* _Tasks to complete_
[1] In the blog post introducing the Explorers Club interview, answer the following:
(a) Which two people did Don Randi do session work with, according to the post?
(b) Who is the main songwriter and band leader of the Explorers Club?
(c) Where and in what year did the writer first come across songs by the Explorers Club?
[2] Could you carry the blog post introducing the Explorers Club interview forward from its last sentence?

── Extract to read

I hope you enjoyed the recent interview with Wrecking Crew member Don Randi about his session work with Phil Spector and Brian Wilson. If you haven’t read the interview yet, just scroll down and enjoy his insights.
Hot on the heels of Don’s stories, I’m glad to be able to publish yet another interesting interview. This time with Jason Brewer who is the main songwriter and band leader of one of the coolest groups to emerge in recent years, the Explorers Club. If you’re enough of a music geek to spend your time reading my ultra-nerdy posts on Cue Castanets, my guess is that you already know these guys. If not, then oh boy, are you in for a pleasant surprise!
Anyone who follows the blog will know that I’m as much of a Beach Boys / Brian Wilson fan than I am a fan of Spector’s Wall of Sound approach. So I was simply blown away when I first came across songs by the Explorers Club at MySpace back in 2007. Who would have thought that a young group from Charleston could channel everything great about the Beach Boys and other iconic 60s pop in their own music?

────
── Data extract

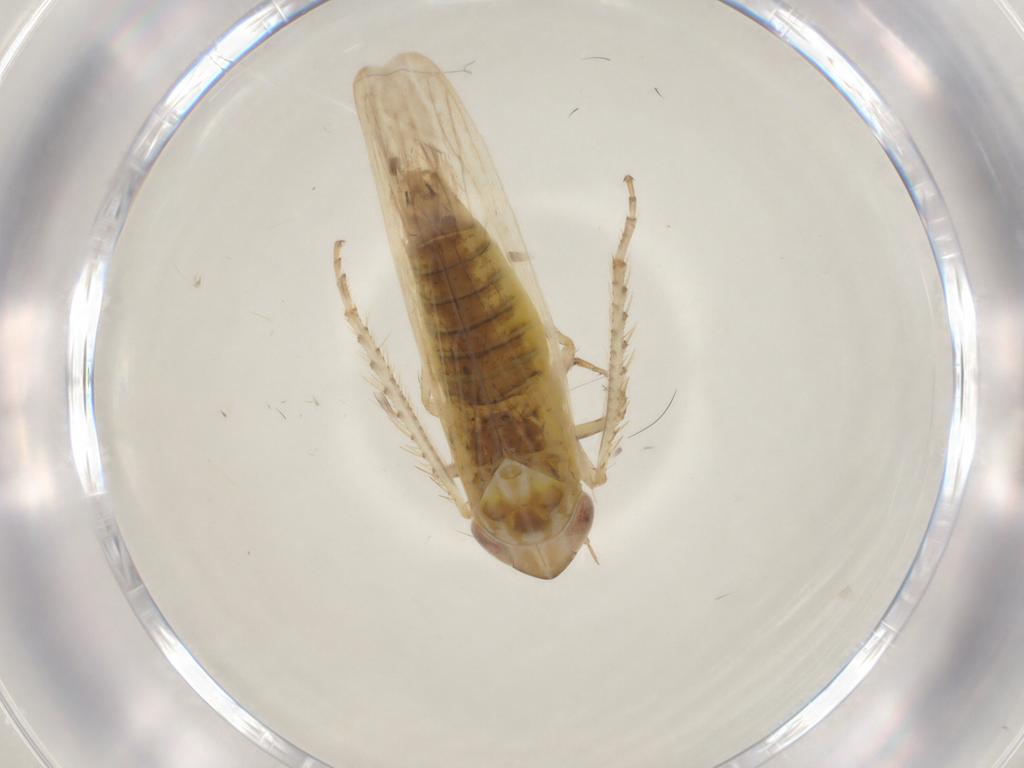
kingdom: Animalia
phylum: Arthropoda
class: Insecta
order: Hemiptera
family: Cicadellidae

────
── Data extract

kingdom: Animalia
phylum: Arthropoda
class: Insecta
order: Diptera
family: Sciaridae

────
── Data extract

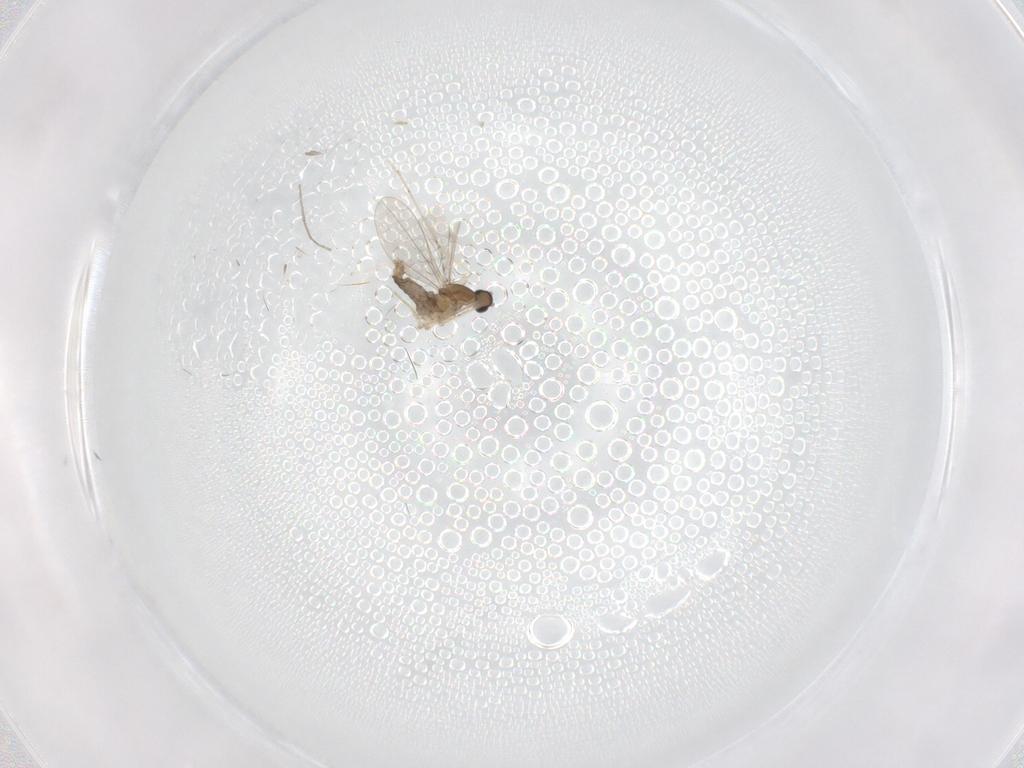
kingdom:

────

* _Responses for each task_
[1]
(a) Phil Spector and Brian Wilson
(b) Jason Brewer
(c) At MySpace, in 2007

[2]
To date, Jason Brewer and a revolving line up of Explorers Club members have issued two albums and some one-off singles,… and for anyone checking in here, all of their output is essential listening. Please support these guys! They are in the midst of wrapping up their third album; keeping the flame alive and really deserving all the success they can get.
Here, then, is an interview with Jason about his influences, insights about Explorers Club songs as well as some info on their upcoming album. Along the way, you’ll find embedded youtube videos with some of their stellar work to enjoy.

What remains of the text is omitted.